Email is great for fast communication, but it often lacks personalization, personality, tone and emotion. It's hard to feel grateful, moved or impacted by an email, no matter how authentic the sender was with their intentions and kind words. When you truly want to make an impact with a sincere thank you or other follow-up, look beyond email for interesting ways to make an impact outside of the inbox.
After A Job Interview
Before I started my own consulting practice, I frequently interviewed candidates for jobs in my corporate roles. A few candidates never followed-up, which spoke for itself, but the majority sent a fairly formulaic follow-up email thanking me for the opportunity and saying they hoped to hear back soon. After a long day or week of interviews, they all start to sound the same.
But one candidate completely blew me away. The same day as the interview, I received a handwritten card delivered to my desk, thanking me for the opportunity, mentioning specific things we had talked about in the interview, and sharing her phone number for any follow-up questions I might have. I later found out that she had brought the blank note card with her, wrote it down in the lobby immediately after the interview, and asked the front desk to deliver it upstairs.
Needless to say, she stood out from the crowd. She demonstrated that she cared deeply about making a good impression, that she thought in advance about how to do that so she could come prepared, and that she took the time and effort to do something that could have been done with a simple email. She got the job.
Thanking Clients, Customers & Partners
I travel a tremendous amount to speak at conferences and do corporate workshops on brand storytelling. With more than 110K miles traveled last year, the venues, hotels, events and more can start to mush together. But the organizers, events and venues that I remember most fondly are those that go the extra mile to show their appreciation in interesting and delightful ways.
"Delight and customer service are often used as synonyms, but I believe there is a key difference between the two," Jessika Phillips, of Now Marketing Group, which focuses on relationship marketing as a path for growth. "Customer service is something you have to do, but delight is something you do because you want to!" After I taught a class for Phillips' Magnet Marketers course, she delighted me with a Sugarwish, which allowed me to pick my favorite candy as a thank you.

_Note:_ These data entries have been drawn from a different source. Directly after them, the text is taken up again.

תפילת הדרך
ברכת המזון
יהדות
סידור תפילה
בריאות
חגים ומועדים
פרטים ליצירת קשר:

Several conferences have offered useful customized speakers gifts to show appreciation, and one conference sponsor gave speakers a handy "speaker emergency kit" with things we might need in a pinch, like stain remover, breath freshener and band aids. A few conference hotels have even delighted me by having a handwritten welcome note or gift basket with local snacks in the room when I arrived after a long flight. One corporate host gave me some locally grown flowers to take home.

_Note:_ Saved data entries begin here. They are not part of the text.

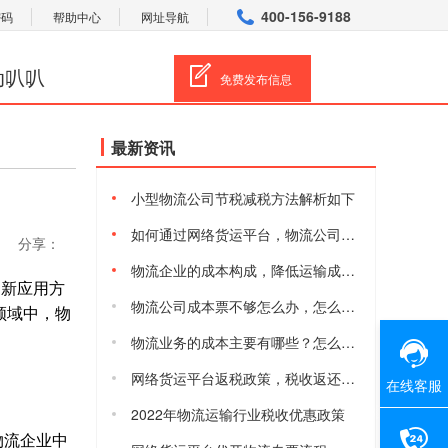
400-156-9188
密码
帮助中心
网址导航
动叭叭
免费发布信息
最新资讯
小型物流公司节税减税方法解析如下
如何通过网络货运平台，物流公司合规减税降费
分享：
物流企业的成本构成，降低运输成本的方法有哪些
创新应用方
物流公司成本票不够怎么办，怎么获取物流进项成本票
领域中，物
物流业务的成本主要有哪些？怎么降低物流综合成本
网络货运平台返税政策，税收返还有多少
在线客服
2022年物流运输行业税收优惠政策
物流企业中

When it comes time to decide which conferences to attend and where to stay, you can bet that extra effort and thanks will come into consideration!
Any Other Time You Need To Say "Thank You"
It doesn't have to cost money to show your appreciation for clients, customers and anyone else. Simply putting in some extra effort into your thank yous and follow-ups will show you care. You can do this for free, with things like handwritten notes, emailing a photo of yourself holding up a personalized "thank you," and more.
"I want to stand out from the usual and be remembered fondly, so I always try to add a little extra," says Jon Butt, of Marketing For Owners. "For example, every interview guest on the Marketing For Owners Podcast receives a very personal video from me the day after our chat, thanking them along with a special tip on how to make the most of their interview with their own audience."
"It's very obvious that it takes me some effort to do this," he says. "That makes it all the more memorable and, judging by the kind messages I get back from my big-name guests, it works."